The companies intend to offer one-stop shopping to suppliers looking to quickly develop a Web site that automatically connects to their partners, buyers and several marketplaces that participate on the Ariba network.
Dubbed the "IBM Start Now E-commerce Solution for Ariba SupplierLive," the offering includes IBM hardware, middleware software, services and support coupled with a direct connection to Ariba's network of online marketplaces. Cisco Systems will provide the networking equipment products.
The offering will also be made available through reseller channels of IBM and Cisco, the companies said. Pricing was not disclosed.
The products are also centered around IBM's WebSphere line of Internet products. WebSphere allows companies to integrate enterprise applications and process electronic transactions over the Web.

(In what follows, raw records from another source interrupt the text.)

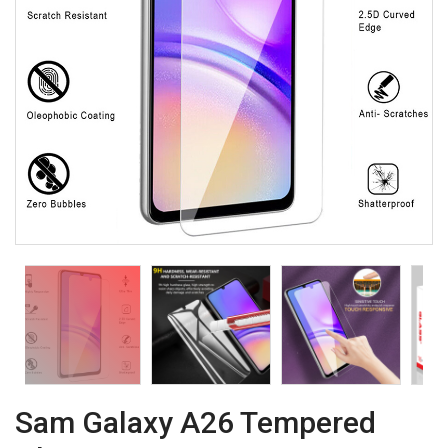
Sam Galaxy A26 Tempered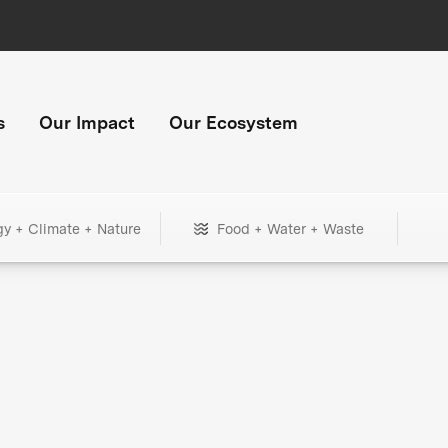
s
Our Impact
Our Ecosystem
gy + Climate + Nature
Food + Water + Waste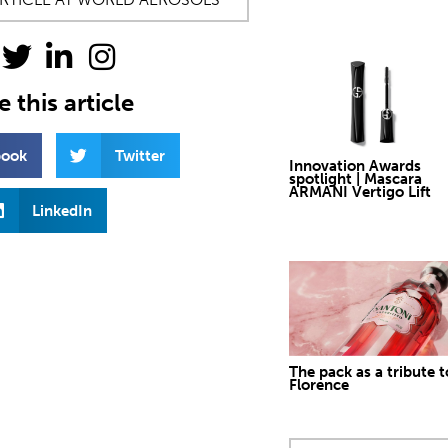
 this article
book
Twitter
Innovation Awards
spotlight | Mascara
ARMANI Vertigo Lift
LinkedIn
The pack as a tribute t
Florence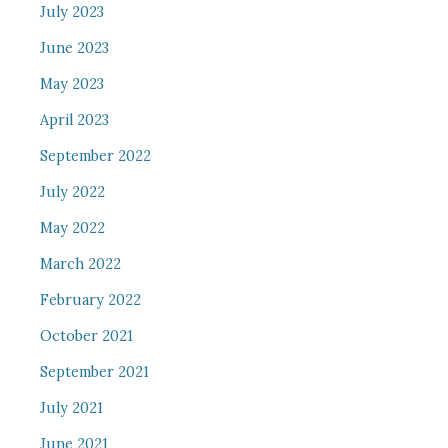
July 2023
June 2023
May 2023
April 2023
September 2022
July 2022
May 2022
March 2022
February 2022
October 2021
September 2021
July 2021
June 2021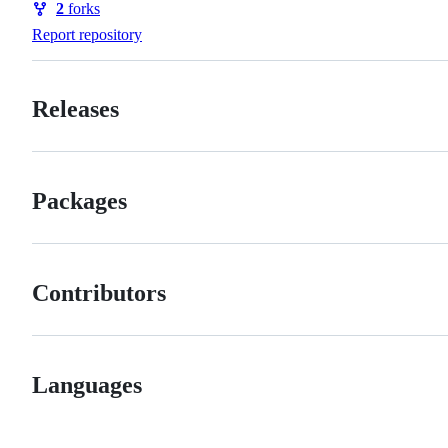
2
forks
Forks
Report repository
Releases
Packages
Contributors
Languages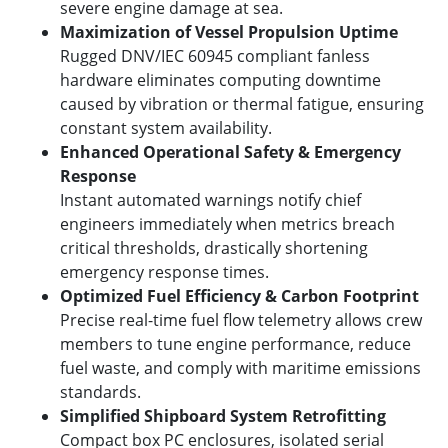
severe engine damage at sea.
Maximization of Vessel Propulsion Uptime
Rugged DNV/IEC 60945 compliant fanless
hardware eliminates computing downtime
caused by vibration or thermal fatigue, ensuring
constant system availability.
Enhanced Operational Safety & Emergency
Response
Instant automated warnings notify chief
engineers immediately when metrics breach
critical thresholds, drastically shortening
emergency response times.
Optimized Fuel Efficiency & Carbon Footprint
Precise real-time fuel flow telemetry allows crew
members to tune engine performance, reduce
fuel waste, and comply with maritime emissions
standards.
Simplified Shipboard System Retrofitting
Compact box PC enclosures, isolated serial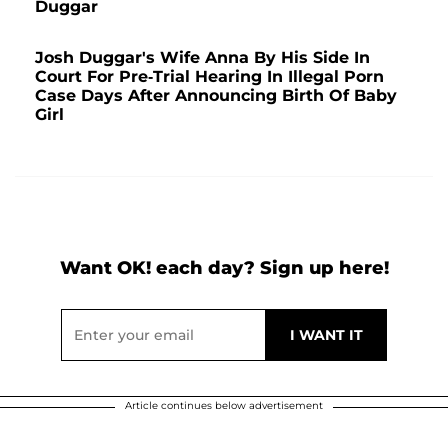
Duggar
Josh Duggar's Wife Anna By His Side In
Court For Pre-Trial Hearing In Illegal Porn
Case Days After Announcing Birth Of Baby
Girl
Want OK! each day? Sign up here!
Article continues below advertisement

The joint product is the first in a series that will be delivered by the two companies. The IBM Start Now program is designed to help IBM business partners quickly implement their e-commerce products and services for their customers. IBM said it is working with OnLink and Profile Systems to provide additional Start Now bundled suites focused on online order accuracy and data collection, respectively.

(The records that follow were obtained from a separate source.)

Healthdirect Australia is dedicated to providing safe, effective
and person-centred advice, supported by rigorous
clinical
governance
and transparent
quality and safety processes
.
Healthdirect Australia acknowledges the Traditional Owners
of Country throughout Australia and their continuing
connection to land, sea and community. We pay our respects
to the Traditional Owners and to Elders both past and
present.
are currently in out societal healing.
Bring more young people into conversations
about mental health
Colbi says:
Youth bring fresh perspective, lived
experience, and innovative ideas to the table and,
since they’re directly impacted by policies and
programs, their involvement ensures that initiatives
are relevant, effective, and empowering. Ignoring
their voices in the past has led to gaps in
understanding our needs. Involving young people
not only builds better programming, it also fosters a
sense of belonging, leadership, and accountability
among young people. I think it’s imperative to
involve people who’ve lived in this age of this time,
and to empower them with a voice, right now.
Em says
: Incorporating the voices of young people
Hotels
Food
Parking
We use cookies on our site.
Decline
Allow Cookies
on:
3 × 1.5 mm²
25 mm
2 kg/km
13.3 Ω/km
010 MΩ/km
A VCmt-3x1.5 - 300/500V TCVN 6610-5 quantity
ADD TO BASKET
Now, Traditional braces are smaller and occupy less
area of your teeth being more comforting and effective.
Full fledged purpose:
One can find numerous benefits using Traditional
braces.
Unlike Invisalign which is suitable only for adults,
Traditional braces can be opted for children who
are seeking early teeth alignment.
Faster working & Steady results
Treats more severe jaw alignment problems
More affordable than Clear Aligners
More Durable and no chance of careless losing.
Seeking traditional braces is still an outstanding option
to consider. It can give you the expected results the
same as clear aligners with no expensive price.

Meanwhile, through its Ariba SupplierLive program, the software maker is aiming to help suppliers quickly conduct business with their trading partners by offering them a preconfigured set of tools and services, allowing them to connect with buyers and marketplaces on its network.
In March, IBM and Ariba signed a partnership to provide a wide range of services to companies that wanted to take their business online. At the time, Big Blue also took an equity stake in Ariba.

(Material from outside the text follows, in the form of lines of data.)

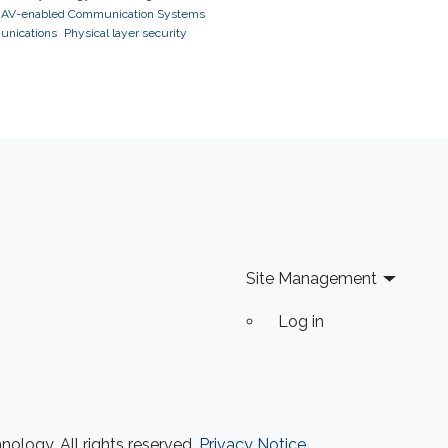
AV-enabled Communication Systems
unications
Physical layer security
Site Management
Log in
ology. All rights reserved.
Privacy Notice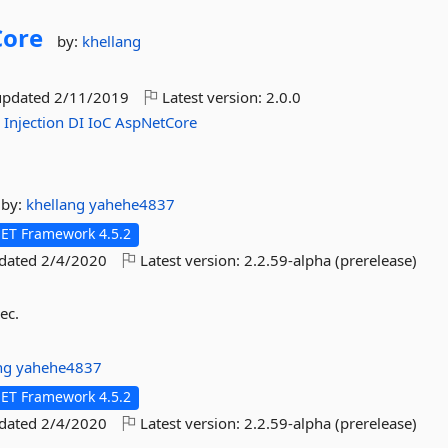
Core
by:
khellang
updated
2/11/2019
Latest version:
2.0.0
y
Injection
DI
IoC
AspNetCore
by:
khellang
yahehe4837
NET Framework 4.5.2
pdated
2/4/2020
Latest version:
2.2.59-alpha (prerelease)
ec.
ang
yahehe4837
NET Framework 4.5.2
pdated
2/4/2020
Latest version:
2.2.59-alpha (prerelease)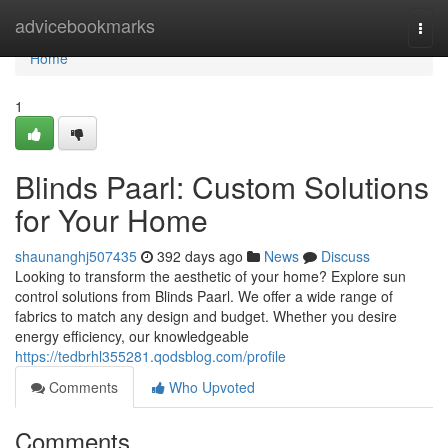
Home
advicebookmarks
Togg
navi
Home
1
Blinds Paarl: Custom Solutions
for Your Home
shaunanghj507435
392 days ago
News
Discuss
Looking to transform the aesthetic of your home? Explore sun
control solutions from Blinds Paarl. We offer a wide range of
fabrics to match any design and budget. Whether you desire
energy efficiency, our knowledgeable
https://tedbrhl355281.qodsblog.com/profile
Comments
Who Upvoted
Comments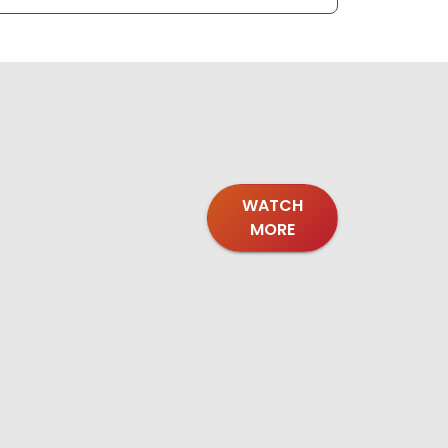
WATCH
MORE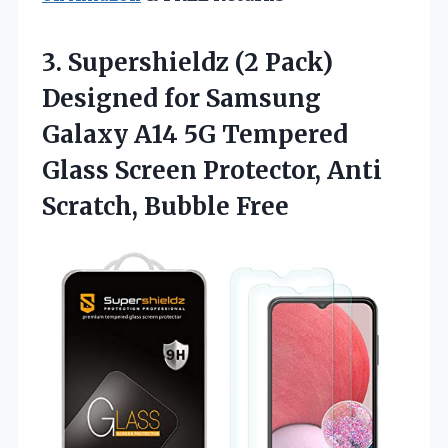
3. Supershieldz (2 Pack)
Designed for Samsung
Galaxy A14 5G Tempered
Glass Screen Protector,
Anti
Scratch, Bubble Free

Like several technology providers in recent months, IBM and Ariba have been busy tackling the lucrative market of business e-commerce, primarily by developing massive online marketplaces. For the most part, online marketplaces help link businesses with their suppliers and partners and aim to reduce internal purchasing costs and the paperwork involved by moving the process to the Web.
Leading research firms expect the business e-commerce market to be worth between $2.7 trillion and $7.3 trillion by 2004, up from about $131 billion in 1999.